▶ WHAT NEEDS TO BE DONE
Reproduce the text of every entry below word for word, leaving out the pictures.

▶ INFORMATION SHOWN
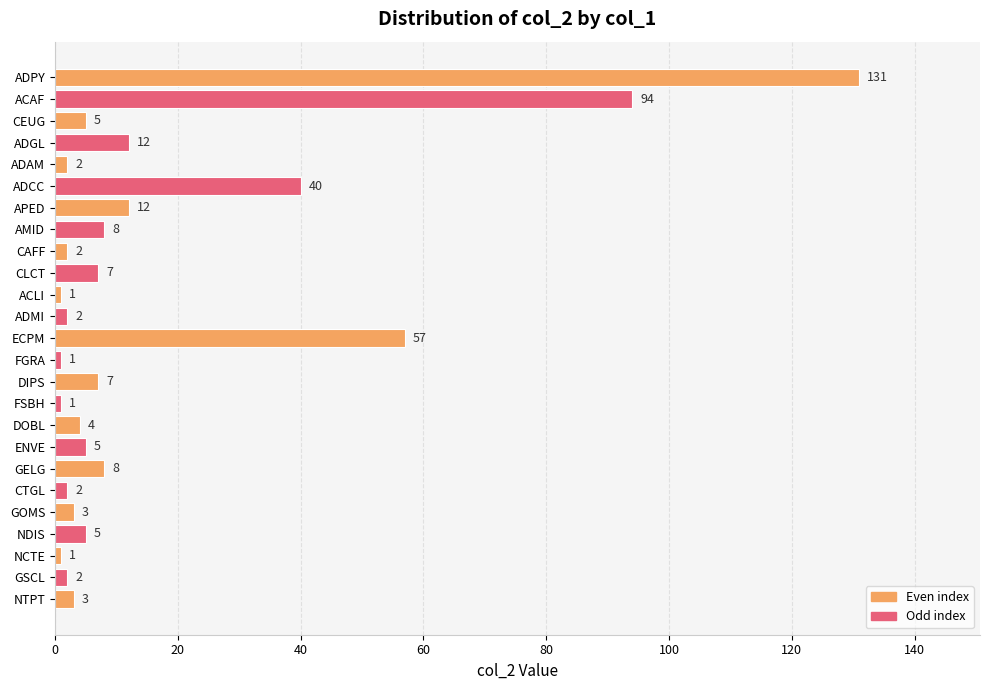

The chart shows a value of 2 at CTGL. True or false?

True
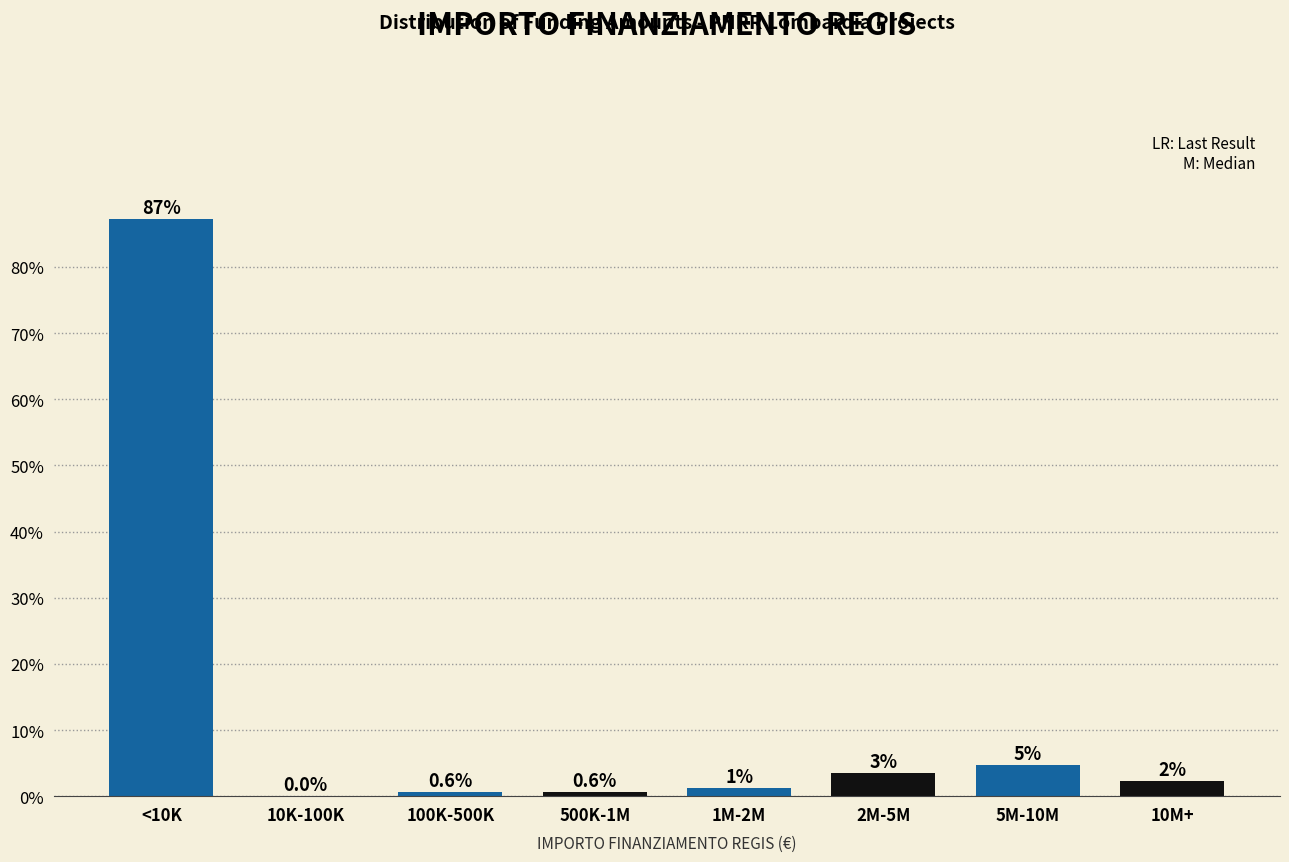

True or false: the data shows 87.2 at <10K.

True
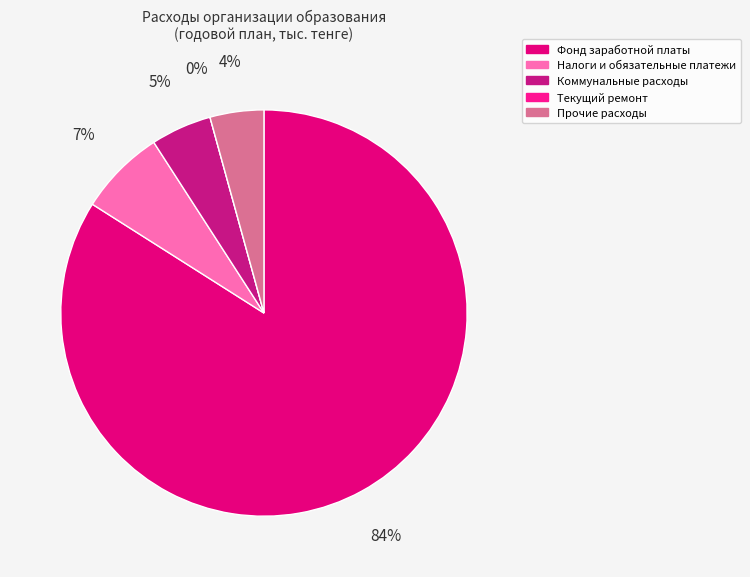

What is the smallest slice in the pie chart?

Текущий ремонт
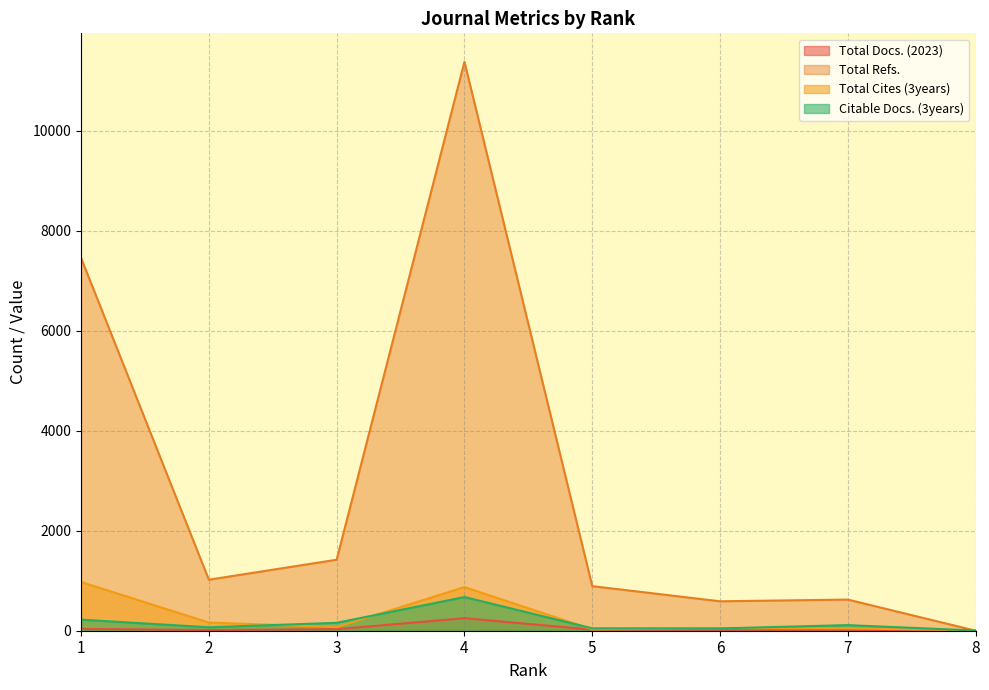

What is the average value of the Citable Docs. (3years) series?

167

▶ RESPONSE
The chart shows a value of 2 at CTGL. True or false?

True

True or false: the data shows 87.2 at <10K.

True

What is the smallest slice in the pie chart?

Текущий ремонт

What is the average value of the Citable Docs. (3years) series?

167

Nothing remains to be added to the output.